Ars obtained the video on the condition that the video would not be shared. A full audio transcript appears at the end of this message.
Drop the ball
In a statement, Facebook said: “It appears that we erroneously closed this bug bounty report before sending it to the appropriate team. We appreciate the researcher sharing the information and are taking initial actions to address this issue, as we follow up to better understand their findings.”
A Facebook representative did not respond to a question about whether the company told the researcher that it did not consider the vulnerability important enough to warrant a fix. The rep said Facebook engineers believe they have fixed the leak by disabling the technique shown in the video.
The researcher, who agreed not to identify Ars, said that Facebook Email Search exploited a front-end vulnerability he recently reported to Facebook, but that “they [Facebook] deem not important enough to be patched.” Earlier this year, Facebook had a similar vulnerability that was eventually fixed.
“This is essentially the exact same vulnerability,” the researcher says. “And for some reason, despite me showing this to Facebook and making them aware of it, they have told me directly that they will not take any action against it.”
Facebook has come under fire not only for providing the resources for these massive sets of data, but also for the way it actively tries to promote the idea that they cause minimal harm to Facebook users. An email that Facebook accidentally sent to a reporter from the Dutch publication DataNews instructed public relations people to “see this as a broad industry problem and normalize the fact that this activity is happening regularly”. Facebook has also made the distinction between scraping and hacks or breaches.

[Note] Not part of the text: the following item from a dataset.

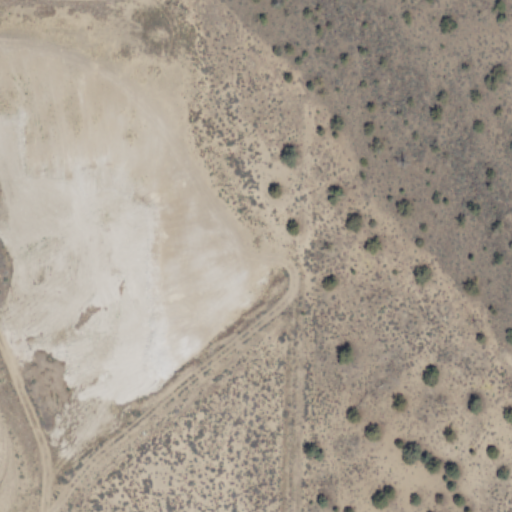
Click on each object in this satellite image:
quarry: (150, 256)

It’s not clear if anyone has actively exploited this bug to build a massive database, but it certainly wouldn’t be surprising. “I believe this is a pretty dangerous vulnerability and I would like help to stop this,” the researcher said.

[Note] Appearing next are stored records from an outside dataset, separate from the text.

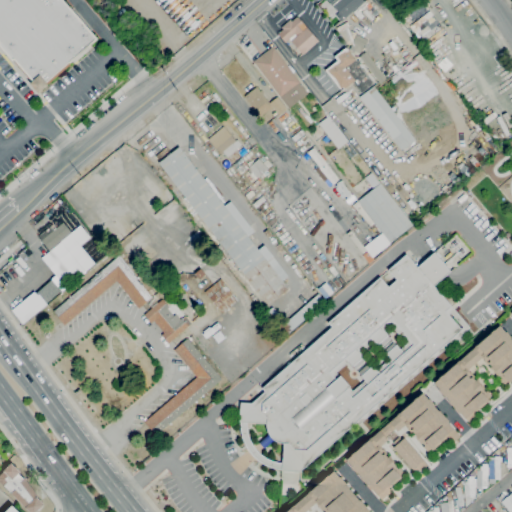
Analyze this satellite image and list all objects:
road: (510, 1)
building: (344, 6)
building: (345, 6)
road: (279, 12)
road: (501, 14)
road: (487, 24)
road: (97, 25)
building: (424, 26)
building: (425, 26)
road: (169, 30)
building: (41, 35)
building: (296, 35)
building: (297, 35)
building: (40, 37)
road: (213, 43)
building: (358, 44)
road: (303, 61)
building: (372, 68)
road: (137, 71)
building: (346, 71)
building: (348, 72)
building: (279, 77)
building: (280, 77)
road: (79, 84)
road: (20, 99)
building: (262, 102)
building: (263, 102)
parking lot: (47, 103)
building: (386, 118)
building: (387, 118)
building: (332, 132)
road: (70, 136)
road: (20, 137)
road: (58, 138)
building: (250, 140)
building: (225, 144)
building: (225, 144)
road: (90, 146)
road: (2, 148)
road: (281, 161)
building: (323, 166)
road: (206, 167)
building: (257, 168)
building: (250, 194)
building: (381, 212)
building: (385, 213)
road: (9, 214)
building: (363, 214)
building: (226, 228)
building: (227, 228)
building: (53, 234)
building: (53, 235)
building: (356, 242)
building: (58, 271)
building: (199, 274)
road: (445, 275)
building: (103, 289)
building: (103, 289)
building: (49, 291)
road: (489, 292)
building: (219, 295)
building: (221, 295)
building: (511, 313)
building: (511, 313)
building: (168, 316)
building: (293, 317)
building: (166, 320)
road: (314, 321)
road: (147, 338)
road: (4, 344)
building: (354, 362)
building: (352, 366)
building: (476, 372)
building: (477, 372)
road: (58, 383)
building: (185, 387)
building: (183, 388)
railway: (80, 396)
building: (424, 422)
building: (424, 422)
road: (70, 432)
building: (511, 436)
road: (44, 451)
building: (408, 455)
building: (410, 455)
building: (509, 458)
road: (453, 460)
building: (374, 464)
building: (375, 464)
road: (30, 467)
building: (497, 467)
building: (488, 471)
building: (483, 476)
building: (469, 487)
building: (467, 489)
building: (20, 490)
building: (459, 496)
building: (329, 497)
building: (331, 497)
road: (493, 497)
road: (236, 498)
road: (1, 501)
building: (507, 502)
building: (508, 502)
building: (447, 506)
building: (440, 507)
building: (11, 509)
road: (58, 509)
building: (436, 509)
road: (59, 511)
road: (87, 511)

Here is the written transcript of the video:
So what I’m trying to demonstrate here is an active vulnerability within Facebook, which would allow malicious users to query email addresses within Facebook and have Facebook return all matching users.
Um, this works with a front-end vulnerability with Facebook, which I reported to them, made them aware of, um, that they don’t consider it important enough to be patched, uh, which I consider quite a significant, uh, privacy violation and a big problem.
This method is currently used by software, which is now available within the hacking community.
Currently, it’s being used to compromise Facebook accounts for the purpose of taking over page groups and, uh, Facebook ad accounts for obvious monetary gain. Um, I set up this visual example without JS.
What I’ve done here is I took 250 Facebook accounts, newly registered Facebook accounts, which I bought online for about $10.
Um, I’ve asked if I’m getting 65,000 email addresses. And as you can see from the output log here, I get a significant number of results from them.
If I look at the output file, you can see that I have a username and the email address that matches the email addresses entered that I used. Now, like I said, I spent maybe $10 with two to buy 200 Facebook accounts. And within three minutes I managed to do this for 6,000 accounts.
I have tested this on a larger scale and it is possible to use this to feasibly extract up to 5 million email addresses per day.
Now there was an existing vulnerability at Facebook earlier this year, which was patched. This is essentially the exact same vulnerability. And for some reason, despite me showing this to Facebook and making them aware of it, they have told me directly that they will not take any action against it.
So I’m reaching out to people like you, hoping that you can use your influence or contacts to stop this because I’m very confident in it.
Not only is this a massive invasion of privacy, but it will result in another, yet another major data dump, including emails, allowing unwanted parties to not only get these, email to user ID matches, but also can add the email address to phone numbers, which were available on previous breaches, I’m quite happy to demonstrate the vulnerability on the front so you can see how this works.
I’m not going to show it in this video, simply because I don’t want the video, er, I don’t want the method abused, but if I’d like to, to demonstrate it, er, if I need to, but as you can see you are seeing more and more output. I believe this is quite a dangerous vulnerability and I would like help to stop this.